J'ai décidé, à titre personnel, bien que je sois Président du Mouvement des radicaux de Gauche, avec un certain nombre d'autres dirigeants du Mouvement des Radicaux de Gauche s'engageant également à titre personnel, d'adhérer au Parti Radical transnational et de participer au prochain Congrès de Rome pour manifester l'intéret des radicaux français, dont on peut dire qu'ils détiennent une grande part de la tradition radicale, leur interet donc pour toutes les initiatives qui sont conduites par le Parti radical transnational et autour de lui, notamment tous les combats qui concernent l'autonomie politique des individus,
La lutte contre les législations prohibitionnistes, la lutte pour l'abolition de la peine de mort, la lutte contre toutes les formes de cléricalisme et de militarisme dans les sociétés des pays occidentaux mais également des autres nations, tous ces combats nous paraissent correspondre à l'éthymologie meme du radicalisme, c'est à dire, peutetre pas radicalisme soucieux de compromis politiques comme il existe chez nous dans les formes institutionnelles, mais un radicalisme de combat, militant qui est un réformisme allant à la racine des choses.

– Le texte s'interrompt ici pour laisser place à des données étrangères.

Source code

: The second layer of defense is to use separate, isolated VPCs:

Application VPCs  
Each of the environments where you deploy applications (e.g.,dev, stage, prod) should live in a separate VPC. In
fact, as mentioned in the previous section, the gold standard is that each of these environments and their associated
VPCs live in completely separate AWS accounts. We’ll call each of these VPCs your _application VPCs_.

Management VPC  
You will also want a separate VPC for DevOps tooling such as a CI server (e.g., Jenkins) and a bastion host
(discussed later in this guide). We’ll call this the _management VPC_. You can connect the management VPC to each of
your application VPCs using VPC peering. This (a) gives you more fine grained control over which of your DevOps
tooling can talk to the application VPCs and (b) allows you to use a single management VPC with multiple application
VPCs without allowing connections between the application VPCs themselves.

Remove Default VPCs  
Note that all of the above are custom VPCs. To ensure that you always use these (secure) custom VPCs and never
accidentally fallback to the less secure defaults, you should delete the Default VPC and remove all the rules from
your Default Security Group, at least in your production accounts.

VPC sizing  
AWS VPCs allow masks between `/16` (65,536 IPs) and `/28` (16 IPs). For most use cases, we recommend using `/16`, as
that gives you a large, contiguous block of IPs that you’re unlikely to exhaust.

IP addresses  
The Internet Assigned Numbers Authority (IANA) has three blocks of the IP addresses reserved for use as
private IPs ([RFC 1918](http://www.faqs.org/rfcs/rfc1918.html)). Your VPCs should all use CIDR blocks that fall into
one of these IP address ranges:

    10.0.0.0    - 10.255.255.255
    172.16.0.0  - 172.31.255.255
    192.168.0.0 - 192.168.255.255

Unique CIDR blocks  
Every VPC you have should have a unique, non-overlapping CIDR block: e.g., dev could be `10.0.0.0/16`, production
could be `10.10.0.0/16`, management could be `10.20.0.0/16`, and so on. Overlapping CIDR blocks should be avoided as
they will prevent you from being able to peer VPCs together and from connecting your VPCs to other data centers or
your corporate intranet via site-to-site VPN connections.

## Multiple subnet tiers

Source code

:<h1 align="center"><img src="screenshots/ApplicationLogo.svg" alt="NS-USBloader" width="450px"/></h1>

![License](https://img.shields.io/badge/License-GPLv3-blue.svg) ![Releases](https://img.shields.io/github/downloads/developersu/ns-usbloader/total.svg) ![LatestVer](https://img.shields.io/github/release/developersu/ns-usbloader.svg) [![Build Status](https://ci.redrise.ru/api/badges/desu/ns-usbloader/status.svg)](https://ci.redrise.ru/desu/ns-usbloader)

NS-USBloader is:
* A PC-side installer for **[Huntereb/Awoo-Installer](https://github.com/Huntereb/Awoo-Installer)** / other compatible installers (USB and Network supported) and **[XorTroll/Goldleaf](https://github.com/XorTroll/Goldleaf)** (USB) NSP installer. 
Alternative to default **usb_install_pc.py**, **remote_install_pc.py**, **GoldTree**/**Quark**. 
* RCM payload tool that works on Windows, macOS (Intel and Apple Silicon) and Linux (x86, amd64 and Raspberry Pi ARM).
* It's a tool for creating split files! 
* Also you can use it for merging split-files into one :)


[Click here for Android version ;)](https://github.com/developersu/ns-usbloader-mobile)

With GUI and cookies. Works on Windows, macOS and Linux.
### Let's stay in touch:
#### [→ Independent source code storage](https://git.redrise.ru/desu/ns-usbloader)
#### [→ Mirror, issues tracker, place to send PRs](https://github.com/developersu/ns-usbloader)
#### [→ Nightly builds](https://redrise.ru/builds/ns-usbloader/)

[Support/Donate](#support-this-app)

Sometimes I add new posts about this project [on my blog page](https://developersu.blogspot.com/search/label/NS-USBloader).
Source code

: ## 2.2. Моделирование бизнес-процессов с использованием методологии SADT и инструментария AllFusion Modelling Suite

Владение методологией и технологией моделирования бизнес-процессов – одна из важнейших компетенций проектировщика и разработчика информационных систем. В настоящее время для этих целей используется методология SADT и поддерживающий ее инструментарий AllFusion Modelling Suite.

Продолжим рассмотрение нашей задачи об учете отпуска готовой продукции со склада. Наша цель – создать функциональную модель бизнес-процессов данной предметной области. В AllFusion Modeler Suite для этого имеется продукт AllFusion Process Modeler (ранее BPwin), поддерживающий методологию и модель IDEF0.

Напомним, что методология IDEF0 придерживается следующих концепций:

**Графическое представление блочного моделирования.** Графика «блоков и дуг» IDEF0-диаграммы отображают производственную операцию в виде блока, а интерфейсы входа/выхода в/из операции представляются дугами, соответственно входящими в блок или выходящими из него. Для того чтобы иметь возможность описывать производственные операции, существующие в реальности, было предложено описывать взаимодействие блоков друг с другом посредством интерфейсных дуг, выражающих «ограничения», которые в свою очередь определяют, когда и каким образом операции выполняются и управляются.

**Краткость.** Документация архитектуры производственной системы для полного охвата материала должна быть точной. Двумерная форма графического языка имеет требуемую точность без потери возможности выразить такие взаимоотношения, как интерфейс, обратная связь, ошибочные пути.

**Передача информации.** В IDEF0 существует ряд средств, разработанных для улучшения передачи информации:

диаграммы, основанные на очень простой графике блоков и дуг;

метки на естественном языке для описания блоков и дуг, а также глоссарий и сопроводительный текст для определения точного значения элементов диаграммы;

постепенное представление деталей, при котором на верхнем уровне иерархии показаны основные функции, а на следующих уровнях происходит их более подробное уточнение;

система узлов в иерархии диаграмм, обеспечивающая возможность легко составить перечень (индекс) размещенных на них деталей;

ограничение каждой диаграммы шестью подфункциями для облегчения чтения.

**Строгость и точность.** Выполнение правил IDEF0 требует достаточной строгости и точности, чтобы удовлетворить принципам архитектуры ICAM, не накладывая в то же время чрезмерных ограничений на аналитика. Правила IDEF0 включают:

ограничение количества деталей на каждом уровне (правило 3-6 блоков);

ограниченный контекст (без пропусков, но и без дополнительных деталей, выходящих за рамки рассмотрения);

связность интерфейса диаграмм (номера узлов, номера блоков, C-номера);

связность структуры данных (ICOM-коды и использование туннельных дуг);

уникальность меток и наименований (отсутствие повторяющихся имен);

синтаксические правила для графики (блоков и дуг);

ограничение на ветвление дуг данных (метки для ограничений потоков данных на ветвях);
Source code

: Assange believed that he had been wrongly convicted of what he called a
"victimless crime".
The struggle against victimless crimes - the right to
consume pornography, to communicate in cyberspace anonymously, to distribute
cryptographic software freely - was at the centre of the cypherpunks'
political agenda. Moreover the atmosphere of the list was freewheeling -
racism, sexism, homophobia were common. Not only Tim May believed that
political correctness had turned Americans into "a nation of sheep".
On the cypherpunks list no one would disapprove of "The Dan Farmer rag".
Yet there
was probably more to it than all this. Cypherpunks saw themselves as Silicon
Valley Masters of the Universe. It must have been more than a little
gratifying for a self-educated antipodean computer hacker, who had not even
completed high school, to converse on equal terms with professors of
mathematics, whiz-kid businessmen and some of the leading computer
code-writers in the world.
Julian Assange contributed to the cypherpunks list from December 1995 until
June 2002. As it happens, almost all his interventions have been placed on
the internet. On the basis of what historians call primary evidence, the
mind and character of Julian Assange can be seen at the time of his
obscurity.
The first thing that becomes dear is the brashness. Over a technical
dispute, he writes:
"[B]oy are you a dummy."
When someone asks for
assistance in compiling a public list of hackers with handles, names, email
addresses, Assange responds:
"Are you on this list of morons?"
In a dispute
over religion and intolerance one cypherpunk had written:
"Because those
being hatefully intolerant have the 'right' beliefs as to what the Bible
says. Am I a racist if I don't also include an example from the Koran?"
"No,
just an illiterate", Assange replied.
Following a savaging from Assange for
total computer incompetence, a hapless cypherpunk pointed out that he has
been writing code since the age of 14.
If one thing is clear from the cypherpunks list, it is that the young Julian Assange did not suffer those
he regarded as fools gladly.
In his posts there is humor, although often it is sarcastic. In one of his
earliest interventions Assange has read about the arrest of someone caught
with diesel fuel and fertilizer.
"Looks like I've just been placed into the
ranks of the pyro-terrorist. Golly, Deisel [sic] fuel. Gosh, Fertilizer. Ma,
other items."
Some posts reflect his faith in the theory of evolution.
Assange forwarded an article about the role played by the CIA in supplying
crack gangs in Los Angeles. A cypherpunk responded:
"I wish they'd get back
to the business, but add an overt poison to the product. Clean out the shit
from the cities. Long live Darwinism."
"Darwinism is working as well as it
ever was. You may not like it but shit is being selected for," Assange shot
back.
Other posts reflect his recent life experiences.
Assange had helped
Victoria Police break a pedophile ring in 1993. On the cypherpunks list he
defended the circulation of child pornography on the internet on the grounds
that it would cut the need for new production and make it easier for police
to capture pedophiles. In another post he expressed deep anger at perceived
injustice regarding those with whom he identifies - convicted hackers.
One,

Il nous est apparu que ce combat là était le notre, qu'il est sensiblement distinct du combat national que conduit le MRG et que donc les deux organisations peuvent utilement cohabiter mais que toutes les passerelles qui peuvent etre jetées entre le Mouvement des radicaux de Gauche français et le Parti Radical Transnational sont des passerelles utiles pour l'avenir, et fécondes pour les idées auxquelles nous croyons. Nous n'avons que cette ambition pour le moment: jete
r les passerelles entre les deux organisations. Nous verrons ultérieurement si d'organisation à organisation les deux partis peuvent collaborer; pour le moment il s'agit d'initiatives individuelles et nous attendons des débats du Congrès de Rome qu'il nous confirme probablement dans la pertinence de cette démarche. Maintenant rendezvous au Congrès.